- Exercise prompt -
Find every line in the data below that contains the string "Ethereum" with matching case, and copy each of those lines in full.

- The data -
######

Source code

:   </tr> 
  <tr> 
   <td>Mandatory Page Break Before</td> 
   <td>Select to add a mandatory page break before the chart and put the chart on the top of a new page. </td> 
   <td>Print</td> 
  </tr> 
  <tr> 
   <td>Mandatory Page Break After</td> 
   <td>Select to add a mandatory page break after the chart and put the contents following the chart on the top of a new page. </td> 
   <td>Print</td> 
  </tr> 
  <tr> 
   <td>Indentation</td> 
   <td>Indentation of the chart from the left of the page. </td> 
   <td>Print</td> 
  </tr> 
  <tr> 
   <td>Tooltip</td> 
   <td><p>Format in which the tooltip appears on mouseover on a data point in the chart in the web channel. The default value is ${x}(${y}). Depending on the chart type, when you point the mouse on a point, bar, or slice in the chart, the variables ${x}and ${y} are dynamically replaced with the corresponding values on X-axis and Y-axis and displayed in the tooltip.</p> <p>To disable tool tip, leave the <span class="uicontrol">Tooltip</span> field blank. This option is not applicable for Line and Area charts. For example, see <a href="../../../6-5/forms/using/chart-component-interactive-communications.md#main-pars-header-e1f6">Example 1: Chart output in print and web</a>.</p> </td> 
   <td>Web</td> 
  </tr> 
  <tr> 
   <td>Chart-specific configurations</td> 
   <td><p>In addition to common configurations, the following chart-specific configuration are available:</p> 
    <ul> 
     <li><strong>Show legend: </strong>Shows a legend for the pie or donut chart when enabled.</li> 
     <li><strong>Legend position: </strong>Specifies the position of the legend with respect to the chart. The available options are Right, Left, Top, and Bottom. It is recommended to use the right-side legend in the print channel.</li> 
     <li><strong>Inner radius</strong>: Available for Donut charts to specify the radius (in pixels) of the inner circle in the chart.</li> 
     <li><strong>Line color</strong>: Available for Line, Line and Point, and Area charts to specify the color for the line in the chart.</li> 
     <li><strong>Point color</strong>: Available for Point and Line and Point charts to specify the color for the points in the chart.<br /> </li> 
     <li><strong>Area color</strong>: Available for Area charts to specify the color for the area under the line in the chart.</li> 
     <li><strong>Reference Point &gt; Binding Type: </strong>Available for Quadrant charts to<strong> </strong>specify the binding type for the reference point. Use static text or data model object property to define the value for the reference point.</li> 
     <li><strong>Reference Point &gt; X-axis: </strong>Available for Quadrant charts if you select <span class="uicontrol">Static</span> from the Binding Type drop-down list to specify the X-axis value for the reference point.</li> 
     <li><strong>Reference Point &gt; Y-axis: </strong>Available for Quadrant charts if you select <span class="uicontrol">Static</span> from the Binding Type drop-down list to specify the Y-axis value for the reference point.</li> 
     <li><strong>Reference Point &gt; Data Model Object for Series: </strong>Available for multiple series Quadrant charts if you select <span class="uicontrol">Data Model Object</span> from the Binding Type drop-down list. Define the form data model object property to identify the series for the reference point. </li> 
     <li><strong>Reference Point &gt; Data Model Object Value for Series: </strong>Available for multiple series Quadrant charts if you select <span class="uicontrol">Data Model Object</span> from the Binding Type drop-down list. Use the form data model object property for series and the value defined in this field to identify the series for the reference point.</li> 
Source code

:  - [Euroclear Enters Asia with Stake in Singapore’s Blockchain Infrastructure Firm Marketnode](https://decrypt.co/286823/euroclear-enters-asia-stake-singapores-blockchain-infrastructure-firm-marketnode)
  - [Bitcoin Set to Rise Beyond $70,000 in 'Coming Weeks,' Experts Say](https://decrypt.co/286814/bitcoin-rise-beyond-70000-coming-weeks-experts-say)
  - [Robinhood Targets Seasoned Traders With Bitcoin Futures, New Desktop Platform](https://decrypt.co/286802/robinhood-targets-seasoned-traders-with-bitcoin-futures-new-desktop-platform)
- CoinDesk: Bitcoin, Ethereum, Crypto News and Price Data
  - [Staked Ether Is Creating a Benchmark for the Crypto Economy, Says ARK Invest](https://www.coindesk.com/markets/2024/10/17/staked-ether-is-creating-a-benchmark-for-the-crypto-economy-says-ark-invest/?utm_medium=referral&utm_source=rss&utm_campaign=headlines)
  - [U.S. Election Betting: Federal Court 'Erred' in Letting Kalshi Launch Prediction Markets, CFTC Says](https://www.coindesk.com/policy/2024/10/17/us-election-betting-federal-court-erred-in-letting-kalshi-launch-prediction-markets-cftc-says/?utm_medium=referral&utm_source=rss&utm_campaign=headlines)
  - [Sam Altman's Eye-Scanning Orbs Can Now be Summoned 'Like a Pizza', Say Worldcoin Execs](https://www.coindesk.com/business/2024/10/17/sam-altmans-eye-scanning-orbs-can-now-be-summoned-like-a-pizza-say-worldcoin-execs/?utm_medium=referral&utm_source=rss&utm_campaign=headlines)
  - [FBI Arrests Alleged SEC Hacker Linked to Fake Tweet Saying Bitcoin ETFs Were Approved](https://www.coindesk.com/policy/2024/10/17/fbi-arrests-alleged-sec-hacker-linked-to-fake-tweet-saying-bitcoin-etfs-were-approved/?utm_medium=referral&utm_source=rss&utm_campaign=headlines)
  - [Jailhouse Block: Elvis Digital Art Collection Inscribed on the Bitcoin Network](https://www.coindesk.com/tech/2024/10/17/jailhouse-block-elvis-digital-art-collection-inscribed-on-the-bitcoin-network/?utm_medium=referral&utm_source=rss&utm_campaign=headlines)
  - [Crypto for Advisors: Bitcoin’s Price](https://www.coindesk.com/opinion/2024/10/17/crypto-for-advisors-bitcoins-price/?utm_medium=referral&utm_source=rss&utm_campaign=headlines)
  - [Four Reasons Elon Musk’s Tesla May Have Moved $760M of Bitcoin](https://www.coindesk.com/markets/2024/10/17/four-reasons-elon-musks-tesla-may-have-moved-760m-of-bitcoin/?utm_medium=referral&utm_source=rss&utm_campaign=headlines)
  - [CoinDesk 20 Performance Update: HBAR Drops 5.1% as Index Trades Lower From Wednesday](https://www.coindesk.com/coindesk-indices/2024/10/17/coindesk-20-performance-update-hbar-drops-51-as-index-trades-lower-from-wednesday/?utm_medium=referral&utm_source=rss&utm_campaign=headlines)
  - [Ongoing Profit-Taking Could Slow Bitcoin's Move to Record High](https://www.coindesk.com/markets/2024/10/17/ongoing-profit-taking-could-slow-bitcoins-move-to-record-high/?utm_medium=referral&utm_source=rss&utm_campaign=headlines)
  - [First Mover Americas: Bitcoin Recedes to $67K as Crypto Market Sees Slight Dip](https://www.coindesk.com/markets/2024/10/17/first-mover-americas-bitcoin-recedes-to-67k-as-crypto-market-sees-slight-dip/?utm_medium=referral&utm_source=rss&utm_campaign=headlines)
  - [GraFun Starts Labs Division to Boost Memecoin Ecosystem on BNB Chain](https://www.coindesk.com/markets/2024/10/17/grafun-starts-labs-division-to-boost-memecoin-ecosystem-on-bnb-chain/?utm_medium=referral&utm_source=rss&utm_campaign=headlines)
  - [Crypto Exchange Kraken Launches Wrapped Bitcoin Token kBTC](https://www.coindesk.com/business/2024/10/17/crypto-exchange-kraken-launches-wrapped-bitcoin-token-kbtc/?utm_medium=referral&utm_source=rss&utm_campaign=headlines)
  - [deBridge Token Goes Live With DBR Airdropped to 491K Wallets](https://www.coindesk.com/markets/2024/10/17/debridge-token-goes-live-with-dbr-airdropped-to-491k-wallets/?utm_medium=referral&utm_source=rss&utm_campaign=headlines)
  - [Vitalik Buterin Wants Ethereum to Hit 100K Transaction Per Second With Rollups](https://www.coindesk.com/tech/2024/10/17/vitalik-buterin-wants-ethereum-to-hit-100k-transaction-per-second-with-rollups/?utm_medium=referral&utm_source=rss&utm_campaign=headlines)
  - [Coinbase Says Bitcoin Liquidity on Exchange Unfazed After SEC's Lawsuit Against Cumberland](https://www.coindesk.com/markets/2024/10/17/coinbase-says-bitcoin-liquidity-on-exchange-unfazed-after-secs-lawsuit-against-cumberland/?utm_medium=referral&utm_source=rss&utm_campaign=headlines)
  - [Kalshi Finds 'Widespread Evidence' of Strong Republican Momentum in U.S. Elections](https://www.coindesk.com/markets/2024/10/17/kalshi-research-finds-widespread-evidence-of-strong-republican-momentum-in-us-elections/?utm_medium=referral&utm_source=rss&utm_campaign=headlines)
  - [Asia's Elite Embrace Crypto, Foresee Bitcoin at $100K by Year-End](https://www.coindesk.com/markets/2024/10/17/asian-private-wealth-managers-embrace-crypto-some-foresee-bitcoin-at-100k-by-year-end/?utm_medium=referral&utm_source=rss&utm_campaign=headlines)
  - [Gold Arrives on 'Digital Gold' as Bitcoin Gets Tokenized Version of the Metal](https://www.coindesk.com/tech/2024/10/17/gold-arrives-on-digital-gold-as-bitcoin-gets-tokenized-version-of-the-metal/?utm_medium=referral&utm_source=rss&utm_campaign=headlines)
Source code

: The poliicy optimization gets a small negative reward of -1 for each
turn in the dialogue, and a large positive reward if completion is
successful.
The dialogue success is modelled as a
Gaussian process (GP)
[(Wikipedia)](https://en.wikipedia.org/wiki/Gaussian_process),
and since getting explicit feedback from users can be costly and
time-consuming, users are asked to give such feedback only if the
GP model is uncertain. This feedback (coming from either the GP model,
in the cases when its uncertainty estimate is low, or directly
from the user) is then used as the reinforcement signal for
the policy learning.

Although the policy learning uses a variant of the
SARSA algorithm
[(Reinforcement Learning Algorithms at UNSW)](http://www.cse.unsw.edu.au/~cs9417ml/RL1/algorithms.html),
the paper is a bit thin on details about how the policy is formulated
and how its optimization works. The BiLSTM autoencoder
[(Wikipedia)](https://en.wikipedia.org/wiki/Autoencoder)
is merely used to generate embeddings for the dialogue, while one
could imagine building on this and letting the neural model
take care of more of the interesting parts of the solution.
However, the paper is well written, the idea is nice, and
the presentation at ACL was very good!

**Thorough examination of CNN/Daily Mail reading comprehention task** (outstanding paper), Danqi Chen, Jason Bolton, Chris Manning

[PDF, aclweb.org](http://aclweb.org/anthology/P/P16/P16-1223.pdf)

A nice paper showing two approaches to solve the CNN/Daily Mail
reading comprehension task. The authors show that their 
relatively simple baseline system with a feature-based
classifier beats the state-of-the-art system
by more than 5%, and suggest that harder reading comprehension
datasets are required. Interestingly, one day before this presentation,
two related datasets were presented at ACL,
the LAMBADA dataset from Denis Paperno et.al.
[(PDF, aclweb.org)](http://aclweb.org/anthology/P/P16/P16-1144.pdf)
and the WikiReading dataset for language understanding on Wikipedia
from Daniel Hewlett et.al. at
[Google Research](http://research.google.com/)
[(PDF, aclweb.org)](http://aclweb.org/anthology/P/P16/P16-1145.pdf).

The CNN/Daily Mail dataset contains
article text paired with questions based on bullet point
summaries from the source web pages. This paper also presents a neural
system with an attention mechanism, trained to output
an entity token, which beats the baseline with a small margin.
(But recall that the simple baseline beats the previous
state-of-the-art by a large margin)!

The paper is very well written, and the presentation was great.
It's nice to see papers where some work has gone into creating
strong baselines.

######

- Answer area -
- CoinDesk: Bitcoin, Ethereum, Crypto News and Price Data
  - [Vitalik Buterin Wants Ethereum to Hit 100K Transaction Per Second With Rollups](https://www.coindesk.com/tech/2024/10/17/vitalik-buterin-wants-ethereum-to-hit-100k-transaction-per-second-with-rollups/?utm_medium=referral&utm_source=rss&utm_campaign=headlines)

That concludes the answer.